In ignoring the facts about student transport, Brodsky has company in addition to his fellow Assembly members. He joins the likes of former Mayor Rudy Giuliani, whom Russianoff remembers making a similar argument when the city attempted to withdraw funding for student transit passes back in 1995. That showdown ended when the city, state, and MTA each agreed to contribute $45 million to student transportation.

The facts are: for fifteen years the MTA has been shouldering an increasing proportion of the cost of getting kids to school; Brodsky, the rest of the state legislature, and Governor Paterson have cut the state’s contribution to covering that cost even further; and, in being asked to pay for an educational expense — student transport — the MTA is an exception among American transit agencies.

Up in Albany, however, robbing from transit is the norm.

  • vnm

    Thank you, Streetsblog, for calling Brodsky out on this. And I thank the Daily News for doing so as well.

  • When will the NYC delegation get its act together on refuting Brodsky point by point? He’s a grandstander and need to get a strong reaction from his peers in the Assembly.

    Thanks to Gene Russianoff for calling him out on this too.

  • I think this post misses the point.
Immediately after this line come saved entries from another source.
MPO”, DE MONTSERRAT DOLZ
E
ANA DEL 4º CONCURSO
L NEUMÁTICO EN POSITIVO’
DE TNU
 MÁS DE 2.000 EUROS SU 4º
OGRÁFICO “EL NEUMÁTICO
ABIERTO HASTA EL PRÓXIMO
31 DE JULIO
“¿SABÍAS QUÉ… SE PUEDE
It omits the fact that if the MTA doesn’t give students free fares, most of them will PAY fares. That’s where the $214 million comes from. It’s not about maintenance or how many trains they have to run or anything like that — at least to a very large extent. It’s about *revenue*.

  • Boris

    Just sent another email to Brodsky he will never get to read. Back in the snail mail days, at least his office would’ve had to deal with more paper to throw out.

  • Larry Littlefield

    Unfortunately, I remember Russianoff making the argument that the “unaccountable MTA” has plenty of hidden money and doesn’t need revenues (in his case fares) for 15 years. Like the city and state aid that was cut, nothing that happens now will bring that past money back, and we’re sitting with the debt that took its place.
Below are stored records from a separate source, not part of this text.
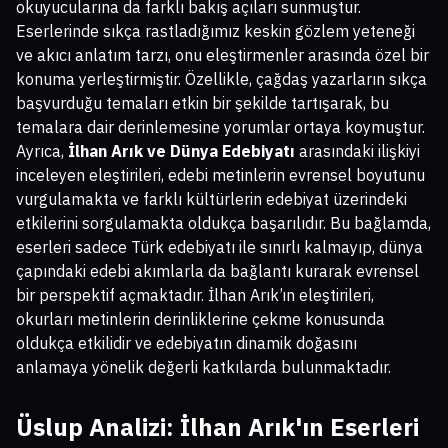
okuyucularına da farklı bakış açıları sunmuştur.
Eserlerinde sıkça rastladığımız keskin gözlem yeteneği
ve akıcı anlatım tarzı, onu eleştirmenler arasında özel bir
konuma yerleştirmiştir. Özellikle, çağdaş yazarların sıkça
başvurduğu temaları etkin bir şekilde tartışarak, bu
temalara dair derinlemesine yorumlar ortaya koymuştur.
Ayrıca,
İlhan Arık ve Dünya Edebiyatı
arasındaki ilişkiyi
inceleyen eleştirileri, edebi metinlerin evrensel boyutunu
vurgulamakta ve farklı kültürlerin edebiyat üzerindeki
etkilerini sorgulamakta oldukça başarılıdır. Bu bağlamda,
eserleri sadece Türk edebiyatı ile sınırlı kalmayıp, dünya
çapındaki edebi akımlarla da bağlantı kurarak evrensel
bir perspektif açmaktadır. İlhan Arık’ın eleştirileri,
okurları metinlerin derinliklerine çekme konusunda
oldukça etkilidir ve edebiyatın dinamik doğasını
anlamaya yönelik değerli katkılarda bulunmaktadır.
Üslup Analizi: İlhan Arık'ın Eserleri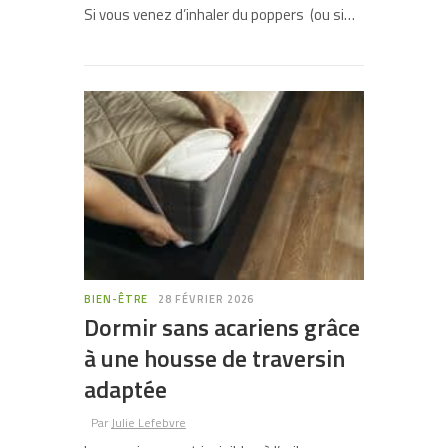
Si vous venez d’inhaler du poppers (ou si…
BIEN-ÊTRE
28 FÉVRIER 2026
Dormir sans acariens grâce
à une housse de traversin
adaptée
Par
Julie Lefebvre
    To treat Giuliani a little more fairly, New York State provides specific education aid for transportation, and New York City was getting almost none of it (still is). Instead, New York City was paying a subsidy to the MTA without state assistance.

    After Giuliani forced the issue, the state agreed to contribute a share. But after that showdown, the usual fecklessness set in with the aid amout falling relative to inflation (while the fare, net of discounts, fell in nominal dollars and plunged relative to inflation). The state near cutoff is just the next step.

    So the issue isn’t the MTA, it’s state funding for student transportation. The rest of the state gets it, New York City doesn’t, and the way that was covered up was borrowing.

  • J. Mork

    Maybe he was just rounding to the closest billion.

  • drosejr

    Really surprised Rosenthal (my Assemblymember) signed onto this. She usually is much more thoughtful. Hopefully she will reverse herself after hearing from angry constituents like myself.

  • clever-title

    Does NYC really benefit from being a part of NY state? It seems that the tax revenues go out but don’t come back. At some point, secession, or at least withholding tax remittances to the state, is in NYC residents’ interest.

  • Ian Turner

    Clever-title, no, NYC does not for the most part benefit from being a part of NYS. We do get water, electricity, and food from upstate, and dispose of our garbage and prisoners there. Secession has been proposed many times but never seems to pick up the critical mass that would be required to go through.